Raised and educated in French and Arabic in
Rabat, Layla Abu Zeid (or Leila Abouzeid) was working as a radio and television
journalist and presenter when she began to publish short stories. She followed
these with a novel, Am al-fil (1983; Year of the Elephant), which
received critical acclaim and was the first Arabic-language novel by a Moroccan
woman to be translated into English. It treats the coming of age and adult
struggle of an abandoned Moroccan woman in the context of the fight for national
independence. This themes is echoed in her 1993 memoir of childhood, Ruju
ila al-tufula (1993; Return to Childhood) and in her more subsequent
fiction, in which she experiments with multiple viewpoints and narrative
voices. Her works offer a subtle commentary on nationalist and misogynist
misappropriations of Islam and especially of shariʿa.
Daughter of a prominent opponent of the
colonial regime who was imprisoned for his activism, Abu Zeid grew up with a
consciousness of the relationship between language and power. Even as a child,
Abu Zeid has said, she resisted reading and writing in French, the language of
the colonial administration in the Morocco of her earliest childhood. This
resistant stance ensured that she would choose Arabic as her language of
literary expression, she notes, rather than being one of many fran-cophone
writers in her country.
Bibliography
Abouzeid, Leila. The Last Chapter: A
Novel, translated by Leila Abouzeid and John Liechety. New York and Cairo:
American University in Cairo Press, 2000.

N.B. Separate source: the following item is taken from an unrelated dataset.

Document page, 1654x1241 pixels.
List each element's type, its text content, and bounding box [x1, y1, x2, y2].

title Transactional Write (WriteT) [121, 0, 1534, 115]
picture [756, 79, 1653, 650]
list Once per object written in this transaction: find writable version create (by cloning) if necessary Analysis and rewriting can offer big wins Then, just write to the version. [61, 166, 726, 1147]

Abouzeid, Leila. Return to Childhood: The
Memoir of a Modern Moroccan Woman, translated by Leila Abouzeid and Heather
Logan Taylor. Austin: University of Texas Press, 1998.
Abouzeid, Leila. Year of the Elephant: A
Moroccan Woman's Journey Toward Independence, and Other Stories, translated
by Barbara Parmenter. Austin: University of Texas Press, 1989.